Start of Material supplied

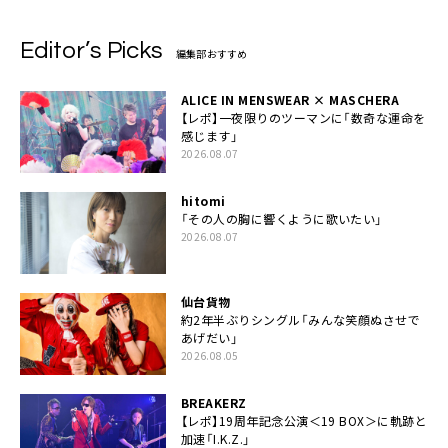
Editor’s Picks
編集部おすすめ
ALICE IN MENSWEAR × MASCHERA
【レポ】一夜限りのツーマンに「数奇な運命を
感じます」
2026.08.07
hitomi
「その人の胸に響くように歌いたい」
2026.08.07
仙台貨物
約2年半ぶりシングル「みんな笑顔ぬさせで
あげだい」
2026.08.05
BREAKERZ
【レポ】19周年記念公演＜19 BOX＞に軌跡と
加速「I.K.Z.」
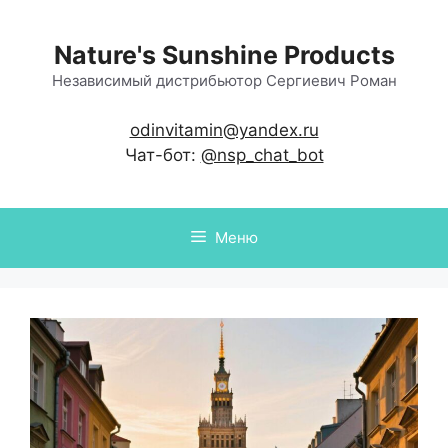
Перейти
к
Nature's Sunshine Products
содержимому
Независимый дистрибьютор Сергиевич Роман
odinvitamin@yandex.ru
Чат-бот:
@nsp_chat_bot
Меню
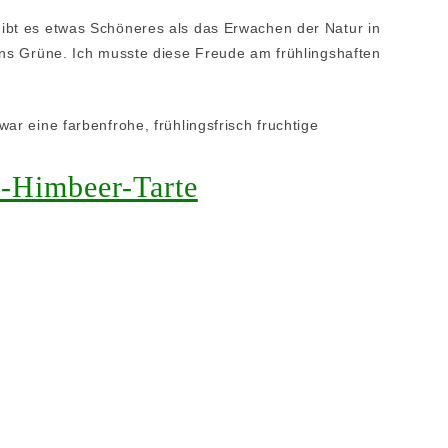
ibt es etwas Schöneres als das Erwachen der Natur in
ins Grüne. Ich musste diese Freude am frühlingshaften
war eine farbenfrohe, frühlingsfrisch fruchtige
-Himbeer-Tarte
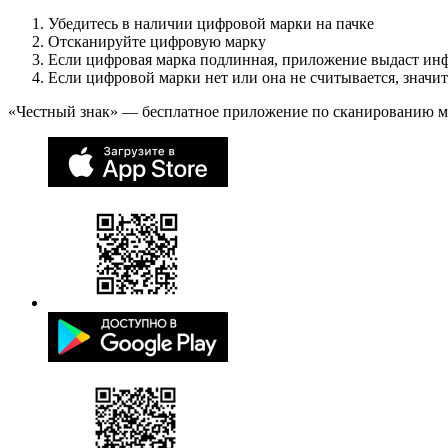
Убедитесь в наличии цифровой марки на пачке
Отсканируйте цифровую марку
Если цифровая марка подлинная, приложение выдаст ин
Если цифровой марки нет или она не считывается, значи
«Честный знак» — бесплатное приложение по сканированию 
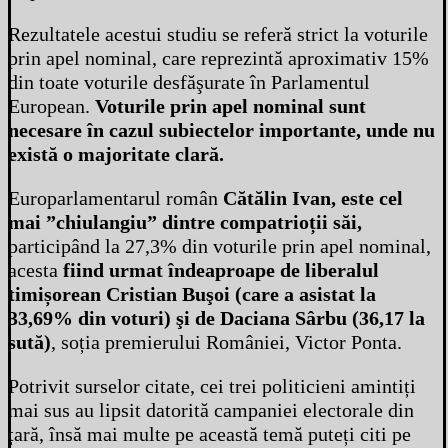
Rezultatele acestui studiu se referă strict la voturile
prin apel nominal, care reprezintă aproximativ 15%
din toate voturile desfăşurate în Parlamentul
European.
Voturile prin apel nominal sunt
necesare în cazul subiectelor importante, unde nu
există o majoritate clară.
Europarlamentarul român
Cătălin Ivan, este cel
mai ”chiulangiu” dintre compatrioții săi,
participând la 27,3% din voturile prin apel nominal,
acesta
fiind urmat îndeaproape de liberalul
timișorean Cristian Buşoi (care a asistat la
33,69% din voturi) şi de Daciana Sârbu (36,17 la
sută)
, soția premierului României, Victor Ponta.
Potrivit surselor citate, cei trei politicieni amintiți
mai sus au lipsit datorită campaniei electorale din
țară, însă mai multe pe această temă puteți citi pe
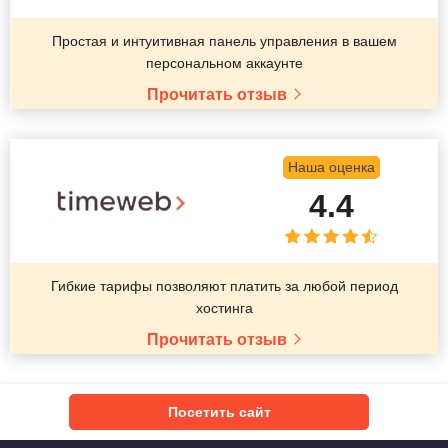
Простая и интуитивная панель управления в вашем
персональном аккаунте
Прочитать отзыв
Наша оценка
4.4
Гибкие тарифы позволяют платить за любой период
хостинга
Прочитать отзыв
Посетить сайт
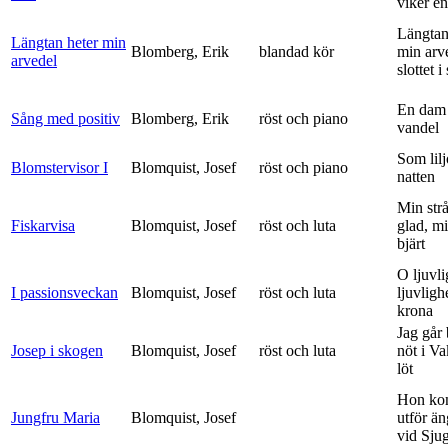
viker en 
Längtan
Längtan heter min
Blomberg, Erik
blandad kör
min arv
arvedel
slottet i 
En dam 
Sång med positiv
Blomberg, Erik
röst och piano
vandel
Som lilj
Blomstervisor I
Blomquist, Josef
röst och piano
natten
Min strå
Fiskarvisa
Blomquist, Josef
röst och luta
glad, mi
bjärt
O ljuvli
I passionsveckan
Blomquist, Josef
röst och luta
ljuvligh
krona
Jag går
Josep i skogen
Blomquist, Josef
röst och luta
nöt i V
löt
Hon ko
Jungfru Maria
Blomquist, Josef
utför ä
vid Sju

End of Material supplied

▶ [Your instructions] Please print everything in the material exactly, apart from the pictures.

▶ [Answer space]
Editor’s Picks
編集部おすすめ
ALICE IN MENSWEAR × MASCHERA
【レポ】一夜限りのツーマンに「数奇な運命を
感じます」
2026.08.07
hitomi
「その人の胸に響くように歌いたい」
2026.08.07
仙台貨物
約2年半ぶりシングル「みんな笑顔ぬさせで
あげだい」
2026.08.05
BREAKERZ
【レポ】19周年記念公演＜19 BOX＞に軌跡と
加速「I.K.Z.」
Перейти
к
Nature's Sunshine Products
содержимому
Независимый дистрибьютор Сергиевич Роман
odinvitamin@yandex.ru
Чат-бот:
@nsp_chat_bot
Меню
ibt es etwas Schöneres als das Erwachen der Natur in
ins Grüne. Ich musste diese Freude am frühlingshaften
war eine farbenfrohe, frühlingsfrisch fruchtige
-Himbeer-Tarte
Убедитесь в наличии цифровой марки на пачке
Отсканируйте цифровую марку
Если цифровая марка подлинная, приложение выдаст ин
Если цифровой марки нет или она не считывается, значи
«Честный знак» — бесплатное приложение по сканированию 
Rezultatele acestui studiu se referă strict la voturile
prin apel nominal, care reprezintă aproximativ 15%
din toate voturile desfăşurate în Parlamentul
European.
Voturile prin apel nominal sunt
necesare în cazul subiectelor importante, unde nu
există o majoritate clară.
Europarlamentarul român
Cătălin Ivan, este cel
mai ”chiulangiu” dintre compatrioții săi,
participând la 27,3% din voturile prin apel nominal,
acesta
fiind urmat îndeaproape de liberalul
timișorean Cristian Buşoi (care a asistat la
33,69% din voturi) şi de Daciana Sârbu (36,17 la
sută)
, soția premierului României, Victor Ponta.
Potrivit surselor citate, cei trei politicieni amintiți
mai sus au lipsit datorită campaniei electorale din
țară, însă mai multe pe această temă puteți citi pe
Простая и интуитивная панель управления в вашем
персональном аккаунте
Прочитать отзыв
Наша оценка
4.4
Гибкие тарифы позволяют платить за любой период
хостинга
Прочитать отзыв
Посетить сайт
viker en 
Längtan
Längtan heter min
Blomberg, Erik
blandad kör
min arv
arvedel
slottet i 
En dam 
Sång med positiv
Blomberg, Erik
röst och piano
vandel
Som lilj
Blomstervisor I
Blomquist, Josef
röst och piano
natten
Min strå
Fiskarvisa
Blomquist, Josef
röst och luta
glad, mi
bjärt
O ljuvli
I passionsveckan
Blomquist, Josef
röst och luta
ljuvligh
krona
Jag går
Josep i skogen
Blomquist, Josef
röst och luta
nöt i V
löt
Hon ko
Jungfru Maria
Blomquist, Josef
utför ä
vid Sju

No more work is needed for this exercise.